KUALA LUMPUR: When the superyacht Equanimity was seized in Indonesian waters in 2018, many saw it as a glimmer of hope in the stormy sea of the 1MDB corruption scandal.
Once the property of fugitive businessman Low Taek Jho, or Jho Low, the yacht was one of the earliest recoveries made by the government in its effort to recoup assets bought with misappropriated funds.
Lawyer Sitpah Selvaratnam, who helmed the judicial sale of the vessel, recalled in an FMT interview how the “one of a kind” case was finally resolved and the patriotism she and her team felt as they embarked on one of the trickiest maritime cases in the nation’s history.
Sitpah, who was appointed by then attorney-general Tommy Thomas to oversee the case, said it was encouraging to see how fellow Malaysians took interest in the case.
“The whole country was behind us. Even the pakcik who drove me to the ship when it was stationed in Langkawi had a big smile on his face the whole ride there. He felt like he was part of a rescue mission.”
It was however far from smooth sailing for her team of six, who had to deal with media and public scrutiny, doubtful buyers, and the threat that Low would resurface.
The Equanimity was independently valued at US$130 million. Sitpah said drumming up interest in such a big ticket item proved difficult as there were only so many people in the world with that kind of money to spend. Moreover, the second-hand market had seen just 20 other sales cross the US$100 million mark.
“We were basically asking billionaires to fall into a public tender exercise. It was like inviting royalty to queue up for dinner.”

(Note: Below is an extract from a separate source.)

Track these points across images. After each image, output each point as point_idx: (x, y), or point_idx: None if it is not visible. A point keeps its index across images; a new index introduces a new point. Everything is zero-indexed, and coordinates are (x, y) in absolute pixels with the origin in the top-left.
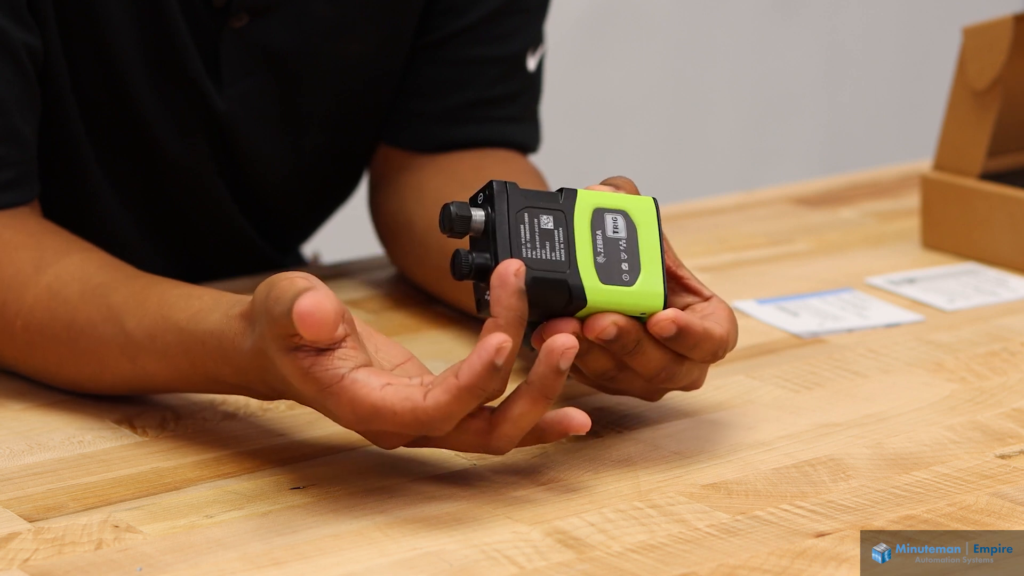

Making matters worse was that two other judicial yacht sales, for the Indian Empress and the Natita, had been completed at much lower prices, around US$42 million and US$27.5 million, respectively.
“So the impression people got was that US$130 million for a judicial sale was exorbitant. People had an expectation that they could get the Equanimity dirt cheap.”
It was eventually sold to Genting Malaysia Bhd in 2019 for US$126 million. Sitpah said it was one of just a handful of offers above US$100 million.
“I think the next closest was around US$115 million. If I remember correctly, it was from a Middle Eastern buyer.”
On the opposite end of the spectrum were “insulting bids” in the sub-US$50 million range, which she chalked up to people trying their luck.
Sitpah said another complication was the elephant in the room, Low.
“Even though he never did, every step of the way we had to prepare as if he could crop up at any moment. He might claim that he used his money or that the money was not stolen or that the boat was not a gift but obtained for value. So we always had to be ready to address those questions.”
She said this also concerned buyers, who worried about whether Low would pop up after they had bought the boat to stake a claim to it and whether they would get a clean title.
“They played up all the ambiguity and notoriety to depress the price. But we were clear. We weren’t moving much from US$130 million.”
She remembers the camaraderie felt by her and her five colleagues, who travelled around the world in their attempts to make the sale.
“It was a big undertaking for us, one that was driven by unity and happiness. We were doing it for the new Malaysia and something bigger than ourselves,” she said.